» **PROBLEM TO SOLVE**: Rewrite the stretch of the listing from "kingdom: Fungi" through "family: Asterothecaceae", changing "phylum" to "division" and keeping everything else as it is. Leave out the pictures.

» **DATA PROVIDED**:

□ □ □

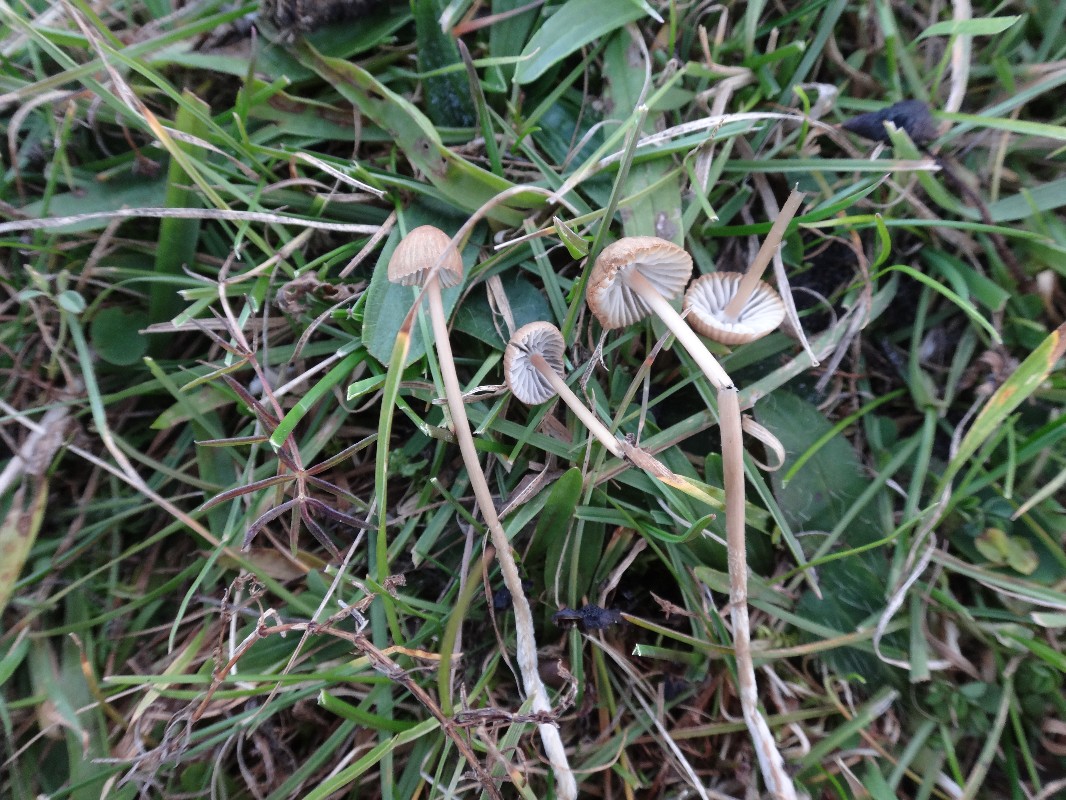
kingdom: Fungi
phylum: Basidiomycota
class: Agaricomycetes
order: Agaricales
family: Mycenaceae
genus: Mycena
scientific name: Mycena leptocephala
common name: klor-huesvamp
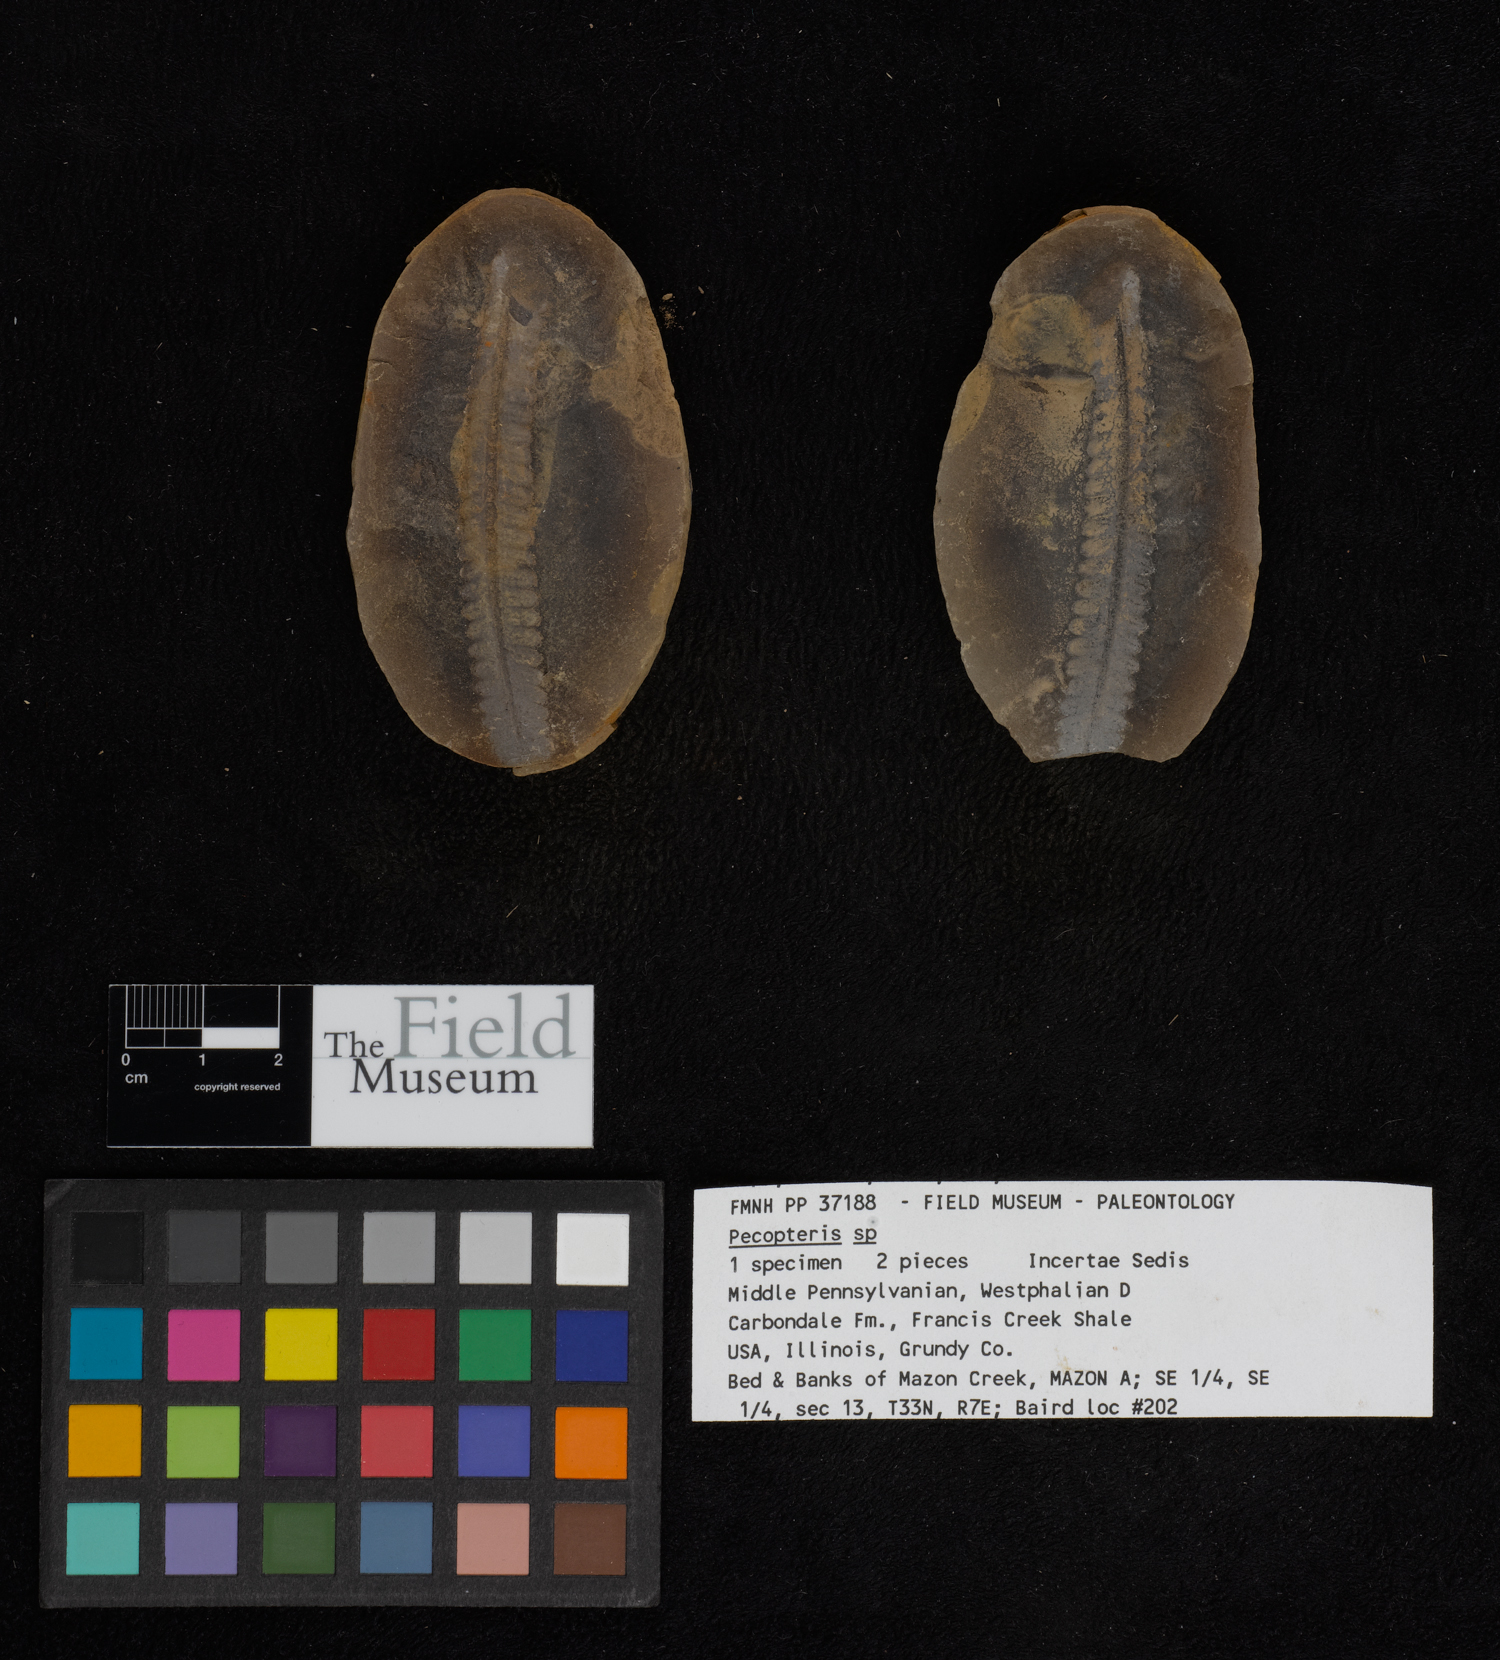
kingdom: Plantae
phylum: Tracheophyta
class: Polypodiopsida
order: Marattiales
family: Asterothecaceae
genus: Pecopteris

□ □ □

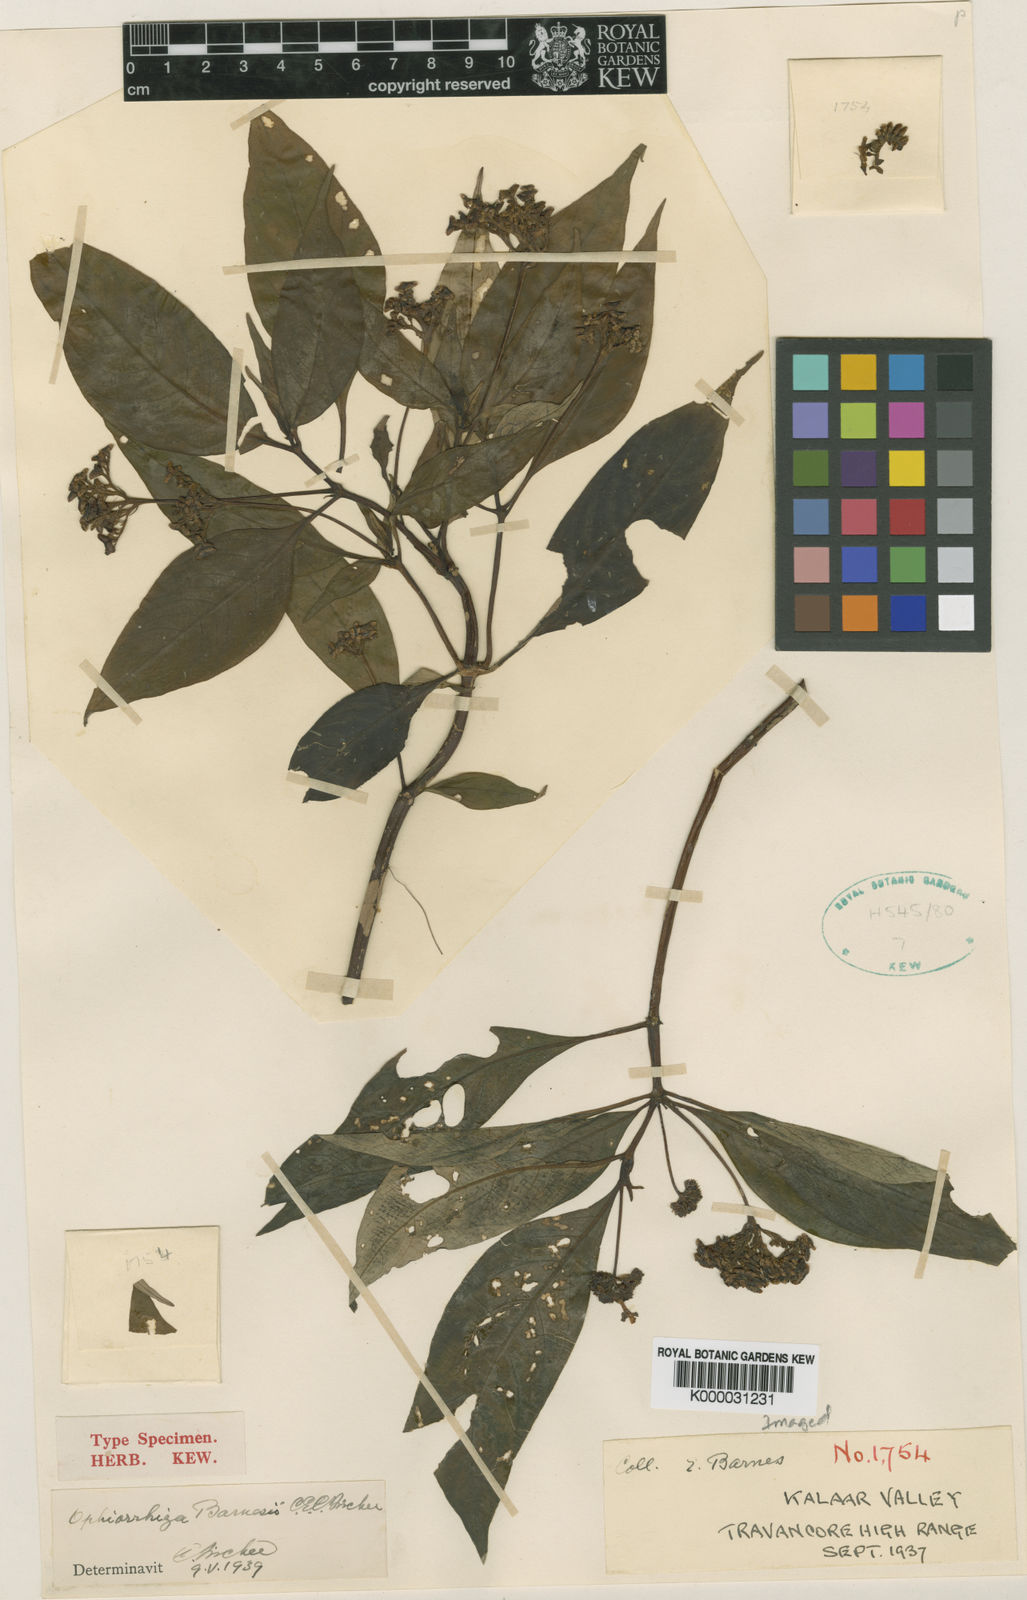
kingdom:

□ □ □

» **ANSWER FOR THE TASK**:
kingdom: Fungi
division: Basidiomycota
class: Agaricomycetes
order: Agaricales
family: Mycenaceae
genus: Mycena
scientific name: Mycena leptocephala
common name: klor-huesvamp
kingdom: Plantae
division: Tracheophyta
class: Polypodiopsida
order: Marattiales
family: Asterothecaceae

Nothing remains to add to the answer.